Work to be completed
Reproduce the part of the listing that opens with the line containing "Can you find" and runs through the end of the listing, substituting "Give" for every "Return" and changing nothing else. Omit the pictures from your answer.
┌──
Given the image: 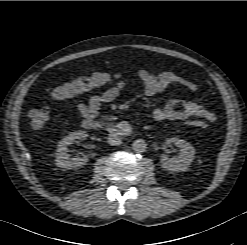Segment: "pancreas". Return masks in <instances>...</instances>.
<instances>
[{
  "label": "pancreas",
  "instance_id": "1",
  "mask_svg": "<svg viewBox=\"0 0 247 245\" xmlns=\"http://www.w3.org/2000/svg\"><path fill=\"white\" fill-rule=\"evenodd\" d=\"M103 120L110 121V120H113V118H110L108 116H103Z\"/></svg>",
  "mask_w": 247,
  "mask_h": 245
}]
</instances>
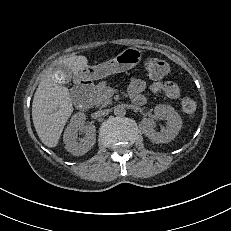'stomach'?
Instances as JSON below:
<instances>
[{
  "label": "stomach",
  "mask_w": 231,
  "mask_h": 231,
  "mask_svg": "<svg viewBox=\"0 0 231 231\" xmlns=\"http://www.w3.org/2000/svg\"><path fill=\"white\" fill-rule=\"evenodd\" d=\"M142 60V51L129 47L113 59L96 66H87L79 71V77L88 80L105 78L114 73H121L134 68Z\"/></svg>",
  "instance_id": "obj_1"
}]
</instances>
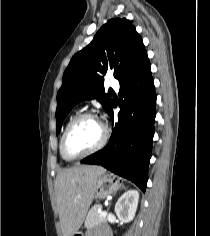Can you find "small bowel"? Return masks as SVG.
Listing matches in <instances>:
<instances>
[{
	"label": "small bowel",
	"instance_id": "small-bowel-1",
	"mask_svg": "<svg viewBox=\"0 0 210 236\" xmlns=\"http://www.w3.org/2000/svg\"><path fill=\"white\" fill-rule=\"evenodd\" d=\"M88 236H110V233L106 229H102L98 232H90Z\"/></svg>",
	"mask_w": 210,
	"mask_h": 236
}]
</instances>
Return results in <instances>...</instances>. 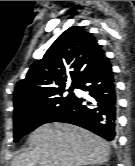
└──
Solution to the problem
Can you find "small bowel"? Give masks as SVG.
Listing matches in <instances>:
<instances>
[{
	"label": "small bowel",
	"instance_id": "small-bowel-1",
	"mask_svg": "<svg viewBox=\"0 0 210 236\" xmlns=\"http://www.w3.org/2000/svg\"><path fill=\"white\" fill-rule=\"evenodd\" d=\"M88 236H110V233L106 229H102L98 232H90Z\"/></svg>",
	"mask_w": 210,
	"mask_h": 236
}]
</instances>
Give results in <instances>...</instances>. 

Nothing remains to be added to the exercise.